Animoog Galaxy has a new expressive and probabilistic step sequencer that can randomize melodies using the musical scale of a preset. All of Animoog’s synthesis features are available and can be tweaked by simply looking at a control, pinching and dragging. While in edit mode, a dynamically appearing HUD will float above your hand to give a detailed read-out of parameters without taking up permanent UI space.
Here it is in motion, though everyone is telling me that’s tough to capture:
Animoog Galaxy can be played over MIDI, and together with Vision Pro’s progressive immersion, you can see both your real-world keyboard and Animoog Galaxy floating above with all its virtual controls accessible.

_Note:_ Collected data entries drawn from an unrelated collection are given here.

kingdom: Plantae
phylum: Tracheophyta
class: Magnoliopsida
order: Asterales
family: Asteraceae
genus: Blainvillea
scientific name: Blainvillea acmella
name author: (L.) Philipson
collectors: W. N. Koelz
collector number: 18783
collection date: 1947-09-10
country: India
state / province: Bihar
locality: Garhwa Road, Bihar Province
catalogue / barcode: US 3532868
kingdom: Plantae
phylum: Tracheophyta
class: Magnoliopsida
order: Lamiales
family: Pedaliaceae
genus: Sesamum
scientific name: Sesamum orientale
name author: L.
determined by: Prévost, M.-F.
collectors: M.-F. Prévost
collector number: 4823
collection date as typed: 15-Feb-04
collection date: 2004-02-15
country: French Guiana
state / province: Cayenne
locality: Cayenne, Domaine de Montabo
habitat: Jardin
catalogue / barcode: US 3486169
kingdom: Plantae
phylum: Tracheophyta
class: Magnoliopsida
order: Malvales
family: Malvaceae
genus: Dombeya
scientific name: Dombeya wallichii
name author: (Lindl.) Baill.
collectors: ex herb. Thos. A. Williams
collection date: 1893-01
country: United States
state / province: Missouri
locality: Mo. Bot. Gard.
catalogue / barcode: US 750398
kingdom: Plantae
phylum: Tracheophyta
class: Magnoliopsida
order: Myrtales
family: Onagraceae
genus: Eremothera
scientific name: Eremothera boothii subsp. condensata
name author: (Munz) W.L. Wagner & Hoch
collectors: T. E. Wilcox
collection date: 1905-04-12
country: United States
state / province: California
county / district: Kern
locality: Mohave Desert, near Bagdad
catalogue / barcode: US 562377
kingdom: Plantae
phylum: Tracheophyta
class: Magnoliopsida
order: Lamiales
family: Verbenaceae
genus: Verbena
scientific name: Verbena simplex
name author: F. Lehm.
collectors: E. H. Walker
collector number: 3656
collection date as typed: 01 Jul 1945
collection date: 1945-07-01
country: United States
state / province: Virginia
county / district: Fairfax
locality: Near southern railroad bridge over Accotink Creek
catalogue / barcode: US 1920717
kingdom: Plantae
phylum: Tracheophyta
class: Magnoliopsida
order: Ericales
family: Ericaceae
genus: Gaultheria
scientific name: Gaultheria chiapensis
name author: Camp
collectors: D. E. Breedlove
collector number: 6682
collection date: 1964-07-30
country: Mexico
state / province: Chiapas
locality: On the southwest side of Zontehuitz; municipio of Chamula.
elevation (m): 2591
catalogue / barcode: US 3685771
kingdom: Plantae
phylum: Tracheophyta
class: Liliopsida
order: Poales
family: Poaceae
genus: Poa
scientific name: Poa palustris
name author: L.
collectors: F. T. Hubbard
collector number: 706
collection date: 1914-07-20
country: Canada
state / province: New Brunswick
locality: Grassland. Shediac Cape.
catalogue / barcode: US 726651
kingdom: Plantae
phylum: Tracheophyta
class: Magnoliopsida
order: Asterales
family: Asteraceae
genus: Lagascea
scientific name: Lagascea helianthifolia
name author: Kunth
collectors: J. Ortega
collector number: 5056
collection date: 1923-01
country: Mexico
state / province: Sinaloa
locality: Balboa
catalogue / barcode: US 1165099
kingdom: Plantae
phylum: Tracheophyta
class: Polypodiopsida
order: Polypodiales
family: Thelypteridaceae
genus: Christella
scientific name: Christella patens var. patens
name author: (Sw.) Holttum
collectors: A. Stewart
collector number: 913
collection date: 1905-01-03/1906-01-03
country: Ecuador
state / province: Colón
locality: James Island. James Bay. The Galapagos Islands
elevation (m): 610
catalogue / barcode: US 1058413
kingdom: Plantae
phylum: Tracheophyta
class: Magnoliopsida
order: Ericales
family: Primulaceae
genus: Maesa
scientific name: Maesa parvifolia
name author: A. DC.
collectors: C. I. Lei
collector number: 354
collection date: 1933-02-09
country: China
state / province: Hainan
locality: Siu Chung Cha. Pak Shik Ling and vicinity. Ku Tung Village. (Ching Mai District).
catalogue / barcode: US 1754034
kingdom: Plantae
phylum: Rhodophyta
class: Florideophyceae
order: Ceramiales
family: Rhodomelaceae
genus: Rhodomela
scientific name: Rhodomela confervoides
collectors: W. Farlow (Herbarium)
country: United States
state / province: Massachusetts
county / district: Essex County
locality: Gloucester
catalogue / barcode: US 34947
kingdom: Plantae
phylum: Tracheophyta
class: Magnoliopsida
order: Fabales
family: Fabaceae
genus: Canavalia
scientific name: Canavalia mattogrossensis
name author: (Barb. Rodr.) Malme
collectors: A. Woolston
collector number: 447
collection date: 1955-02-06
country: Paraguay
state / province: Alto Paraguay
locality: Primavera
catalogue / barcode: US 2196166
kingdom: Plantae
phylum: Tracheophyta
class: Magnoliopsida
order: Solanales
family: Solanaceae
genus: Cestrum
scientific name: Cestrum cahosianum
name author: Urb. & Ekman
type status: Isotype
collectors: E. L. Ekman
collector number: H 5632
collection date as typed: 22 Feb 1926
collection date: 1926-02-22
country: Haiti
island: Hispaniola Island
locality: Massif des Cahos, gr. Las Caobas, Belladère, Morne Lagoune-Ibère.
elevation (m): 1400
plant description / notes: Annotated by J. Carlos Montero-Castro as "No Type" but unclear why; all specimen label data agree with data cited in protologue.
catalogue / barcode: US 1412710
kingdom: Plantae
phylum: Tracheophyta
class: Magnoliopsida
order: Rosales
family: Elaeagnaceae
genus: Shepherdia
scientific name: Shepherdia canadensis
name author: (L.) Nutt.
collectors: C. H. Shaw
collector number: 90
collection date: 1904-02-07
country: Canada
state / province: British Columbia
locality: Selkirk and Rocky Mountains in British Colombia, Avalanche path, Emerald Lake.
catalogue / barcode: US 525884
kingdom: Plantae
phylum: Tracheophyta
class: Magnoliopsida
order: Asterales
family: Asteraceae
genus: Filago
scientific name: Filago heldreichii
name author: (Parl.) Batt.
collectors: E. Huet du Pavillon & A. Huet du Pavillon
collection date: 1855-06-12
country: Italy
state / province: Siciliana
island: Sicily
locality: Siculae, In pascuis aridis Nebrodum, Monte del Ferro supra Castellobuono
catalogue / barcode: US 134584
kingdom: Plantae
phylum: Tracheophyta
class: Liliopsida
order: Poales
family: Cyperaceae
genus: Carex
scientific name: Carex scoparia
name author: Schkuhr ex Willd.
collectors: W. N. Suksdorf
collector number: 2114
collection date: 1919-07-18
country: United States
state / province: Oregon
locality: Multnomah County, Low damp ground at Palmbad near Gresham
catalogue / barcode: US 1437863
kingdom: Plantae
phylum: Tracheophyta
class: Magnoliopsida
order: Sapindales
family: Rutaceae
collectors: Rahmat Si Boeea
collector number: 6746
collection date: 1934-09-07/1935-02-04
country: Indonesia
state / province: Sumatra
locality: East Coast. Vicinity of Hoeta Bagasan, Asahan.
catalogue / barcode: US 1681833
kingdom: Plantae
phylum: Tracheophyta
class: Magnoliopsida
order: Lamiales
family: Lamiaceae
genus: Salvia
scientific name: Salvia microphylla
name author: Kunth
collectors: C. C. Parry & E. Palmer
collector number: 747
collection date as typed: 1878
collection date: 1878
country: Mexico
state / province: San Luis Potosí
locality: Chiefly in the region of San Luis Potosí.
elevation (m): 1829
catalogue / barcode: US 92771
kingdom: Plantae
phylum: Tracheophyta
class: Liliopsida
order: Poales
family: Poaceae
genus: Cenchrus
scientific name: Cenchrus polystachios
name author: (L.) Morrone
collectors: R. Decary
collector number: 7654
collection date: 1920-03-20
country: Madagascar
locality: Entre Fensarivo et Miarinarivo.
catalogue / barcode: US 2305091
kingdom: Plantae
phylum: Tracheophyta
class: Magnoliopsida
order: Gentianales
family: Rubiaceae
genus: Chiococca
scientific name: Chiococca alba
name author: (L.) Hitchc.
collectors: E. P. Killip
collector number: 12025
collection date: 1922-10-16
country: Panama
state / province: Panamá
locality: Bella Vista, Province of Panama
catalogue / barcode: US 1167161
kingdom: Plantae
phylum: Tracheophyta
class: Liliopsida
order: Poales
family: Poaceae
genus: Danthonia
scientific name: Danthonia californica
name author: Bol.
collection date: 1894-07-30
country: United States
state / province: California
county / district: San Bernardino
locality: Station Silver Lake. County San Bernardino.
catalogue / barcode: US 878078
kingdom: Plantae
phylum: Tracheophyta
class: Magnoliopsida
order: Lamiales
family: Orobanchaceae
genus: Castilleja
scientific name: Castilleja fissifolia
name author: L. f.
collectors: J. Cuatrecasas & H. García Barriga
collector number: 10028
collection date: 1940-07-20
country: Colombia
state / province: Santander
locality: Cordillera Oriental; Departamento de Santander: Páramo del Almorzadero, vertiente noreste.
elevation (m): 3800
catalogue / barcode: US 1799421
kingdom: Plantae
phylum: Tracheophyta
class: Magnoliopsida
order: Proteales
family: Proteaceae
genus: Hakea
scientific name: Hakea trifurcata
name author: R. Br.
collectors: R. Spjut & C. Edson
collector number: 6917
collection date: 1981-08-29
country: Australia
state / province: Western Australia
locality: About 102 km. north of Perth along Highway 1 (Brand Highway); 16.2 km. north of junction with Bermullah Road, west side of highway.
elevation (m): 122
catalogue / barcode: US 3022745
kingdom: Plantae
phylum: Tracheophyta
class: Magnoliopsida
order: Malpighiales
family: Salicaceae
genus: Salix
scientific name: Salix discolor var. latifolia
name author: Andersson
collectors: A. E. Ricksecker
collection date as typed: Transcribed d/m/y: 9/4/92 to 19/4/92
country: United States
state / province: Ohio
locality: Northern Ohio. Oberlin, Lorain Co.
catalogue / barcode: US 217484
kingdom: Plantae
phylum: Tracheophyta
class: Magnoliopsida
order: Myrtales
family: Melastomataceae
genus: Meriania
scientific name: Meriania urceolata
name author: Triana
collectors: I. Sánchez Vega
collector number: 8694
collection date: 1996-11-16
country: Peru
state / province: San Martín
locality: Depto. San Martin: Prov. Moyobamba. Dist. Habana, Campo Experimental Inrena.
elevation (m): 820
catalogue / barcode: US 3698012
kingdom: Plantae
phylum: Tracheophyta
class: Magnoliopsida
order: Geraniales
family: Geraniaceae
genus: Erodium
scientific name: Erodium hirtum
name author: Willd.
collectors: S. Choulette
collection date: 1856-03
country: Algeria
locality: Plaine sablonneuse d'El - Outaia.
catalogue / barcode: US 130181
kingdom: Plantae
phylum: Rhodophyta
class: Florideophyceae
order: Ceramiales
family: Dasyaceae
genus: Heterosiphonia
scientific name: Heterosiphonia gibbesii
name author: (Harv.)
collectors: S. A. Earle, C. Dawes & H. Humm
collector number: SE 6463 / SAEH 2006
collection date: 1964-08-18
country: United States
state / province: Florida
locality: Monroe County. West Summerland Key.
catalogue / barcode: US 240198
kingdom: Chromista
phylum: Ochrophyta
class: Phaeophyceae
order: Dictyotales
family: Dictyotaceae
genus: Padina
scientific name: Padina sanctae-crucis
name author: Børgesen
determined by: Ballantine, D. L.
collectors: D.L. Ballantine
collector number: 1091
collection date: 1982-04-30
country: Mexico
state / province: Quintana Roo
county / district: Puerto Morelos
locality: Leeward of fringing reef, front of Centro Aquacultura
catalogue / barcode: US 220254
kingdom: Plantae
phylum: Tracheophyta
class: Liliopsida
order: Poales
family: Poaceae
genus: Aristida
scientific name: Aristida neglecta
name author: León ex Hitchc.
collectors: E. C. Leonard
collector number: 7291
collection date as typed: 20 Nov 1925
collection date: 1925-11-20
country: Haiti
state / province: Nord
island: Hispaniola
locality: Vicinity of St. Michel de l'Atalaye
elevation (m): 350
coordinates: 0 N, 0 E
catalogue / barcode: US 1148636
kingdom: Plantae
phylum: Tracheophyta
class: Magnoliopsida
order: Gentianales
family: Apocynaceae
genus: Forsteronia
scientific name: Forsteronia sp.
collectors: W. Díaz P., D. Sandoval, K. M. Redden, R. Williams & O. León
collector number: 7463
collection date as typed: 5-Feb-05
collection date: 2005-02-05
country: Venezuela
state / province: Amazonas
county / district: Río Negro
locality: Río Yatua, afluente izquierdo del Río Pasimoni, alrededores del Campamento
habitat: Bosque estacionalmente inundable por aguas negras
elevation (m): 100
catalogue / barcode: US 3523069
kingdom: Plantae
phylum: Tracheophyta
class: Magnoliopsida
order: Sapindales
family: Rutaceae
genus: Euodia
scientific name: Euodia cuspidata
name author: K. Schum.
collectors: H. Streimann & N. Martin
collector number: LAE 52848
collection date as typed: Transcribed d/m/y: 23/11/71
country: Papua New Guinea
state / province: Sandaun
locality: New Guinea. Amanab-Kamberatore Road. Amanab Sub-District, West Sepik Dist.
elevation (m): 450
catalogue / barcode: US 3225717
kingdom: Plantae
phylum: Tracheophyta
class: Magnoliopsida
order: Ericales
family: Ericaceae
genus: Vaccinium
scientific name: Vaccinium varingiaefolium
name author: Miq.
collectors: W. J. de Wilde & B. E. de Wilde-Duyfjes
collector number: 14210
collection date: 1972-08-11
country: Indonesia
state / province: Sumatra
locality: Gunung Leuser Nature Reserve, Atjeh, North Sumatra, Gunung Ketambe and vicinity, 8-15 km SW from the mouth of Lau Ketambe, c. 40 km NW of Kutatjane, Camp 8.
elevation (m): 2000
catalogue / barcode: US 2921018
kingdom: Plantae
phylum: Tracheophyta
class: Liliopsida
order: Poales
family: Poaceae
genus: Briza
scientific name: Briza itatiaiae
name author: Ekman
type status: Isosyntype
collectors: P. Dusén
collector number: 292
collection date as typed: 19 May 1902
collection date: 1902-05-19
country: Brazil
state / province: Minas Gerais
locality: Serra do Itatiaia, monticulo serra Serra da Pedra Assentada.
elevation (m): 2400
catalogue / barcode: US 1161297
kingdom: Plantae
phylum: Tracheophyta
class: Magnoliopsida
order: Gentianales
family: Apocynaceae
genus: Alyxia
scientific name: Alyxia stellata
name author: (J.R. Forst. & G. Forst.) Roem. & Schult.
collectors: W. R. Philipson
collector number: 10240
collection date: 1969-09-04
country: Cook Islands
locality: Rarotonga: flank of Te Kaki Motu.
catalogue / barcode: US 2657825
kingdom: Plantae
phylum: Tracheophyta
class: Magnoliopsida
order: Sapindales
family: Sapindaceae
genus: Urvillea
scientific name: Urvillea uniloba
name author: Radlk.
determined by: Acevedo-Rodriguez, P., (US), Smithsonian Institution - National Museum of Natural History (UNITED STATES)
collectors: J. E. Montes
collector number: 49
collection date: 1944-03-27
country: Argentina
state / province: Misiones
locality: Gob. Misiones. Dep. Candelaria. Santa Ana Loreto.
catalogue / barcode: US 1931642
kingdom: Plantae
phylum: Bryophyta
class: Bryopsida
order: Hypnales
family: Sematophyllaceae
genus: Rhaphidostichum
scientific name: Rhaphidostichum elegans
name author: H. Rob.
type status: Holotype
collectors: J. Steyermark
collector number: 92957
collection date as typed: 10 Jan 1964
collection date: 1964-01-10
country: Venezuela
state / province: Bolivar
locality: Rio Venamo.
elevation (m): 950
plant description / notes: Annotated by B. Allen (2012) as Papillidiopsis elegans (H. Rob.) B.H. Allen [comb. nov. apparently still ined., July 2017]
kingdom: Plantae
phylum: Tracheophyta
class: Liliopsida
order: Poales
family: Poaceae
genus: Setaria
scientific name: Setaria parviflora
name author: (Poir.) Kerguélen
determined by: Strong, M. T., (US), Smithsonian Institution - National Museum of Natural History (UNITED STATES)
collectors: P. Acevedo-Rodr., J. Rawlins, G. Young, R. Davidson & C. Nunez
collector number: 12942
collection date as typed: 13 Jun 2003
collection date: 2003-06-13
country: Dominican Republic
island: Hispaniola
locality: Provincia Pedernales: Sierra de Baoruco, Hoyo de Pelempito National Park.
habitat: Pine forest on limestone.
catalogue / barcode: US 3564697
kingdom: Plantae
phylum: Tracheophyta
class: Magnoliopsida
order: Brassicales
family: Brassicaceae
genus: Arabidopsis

It’s also possible to control other instruments over MIDI from Animoog Galaxy, allowing it to play sequences while using its innovative touch-less playing keyboard to control iPad synths on the Vision Pro or external synthesizers.
As a final callout, Animoog Galaxy is also a visual sound machine in Vision Pro’s shared space, living alongside your reality and virtual reality, and infusing it with ever changing sounds and colors. Choose from any of the 120 built-in presets or create your own to select atmospheres that perfectly complement your mood while being engaged in other activities.
Features:
- Full ASE (Anisotropic Synth Engine) from Animoog (that’s the x/y/z timbral space that made this synth unique in the first place)
- Immersive UI, full support for visuals / graphics / gestures / interactions / sounds of Vision Pro
- Modulation and pitch shifting with configurable scales, pitch correction, and glide
- Look, pinch, and drag to control multiple per-voice parameters. And yeah, wow, polyphonic/multi-voice gestural control!
- Step sequencer
- EG/LFO (three independent six-stage DAHDSR envelope generators, three independent LFOs, 1-8 repeats)
- 10-lane modulation
- Delay, Unison, Bitcrush, Drive, Filter, Arpeggiator, and Recorder
- MIDI integration, including MPE – and you can use the Vision Pro as a MIDI/MPE expressive controller for your outboard gear
More on the Moog site. But this is probably the opposite of what you expected (at least what I expected). Instead of a stripped-down, “VR” version of Animoog Z, we’re getting an even deeper Animoog that transforms the Vision Pro into a deep, gesturally-controlled synth with immersive interface, as well as making it an expressive controller for other hardware.
And I do hope we see some of this functionality on other mobile and desktop platforms, too – that really does seem likely the more I see this
More on this soon, so feel free to ask questions.
And, uh, now in addition to thinking of Opcode Studio Vision Pro every time I hear the name of Apple’s platform, I now want to play Super Mario Galaxy.
Of course, if this is all over budget – you still have the deep modular environment Patchworld on Meta Quest, which as an aside, already demonstrated that VR really can be a deep environment for synthesis and performance and not just a toy/game.
Updated: Here’s more from Geert so you can see how this works in action in terms of responsiveness:
Seriously, though, I don’t know why everyone is complaining about how hard it is to capture video of Vision Pro? Looks easy enough. I need to update my MIDI certification.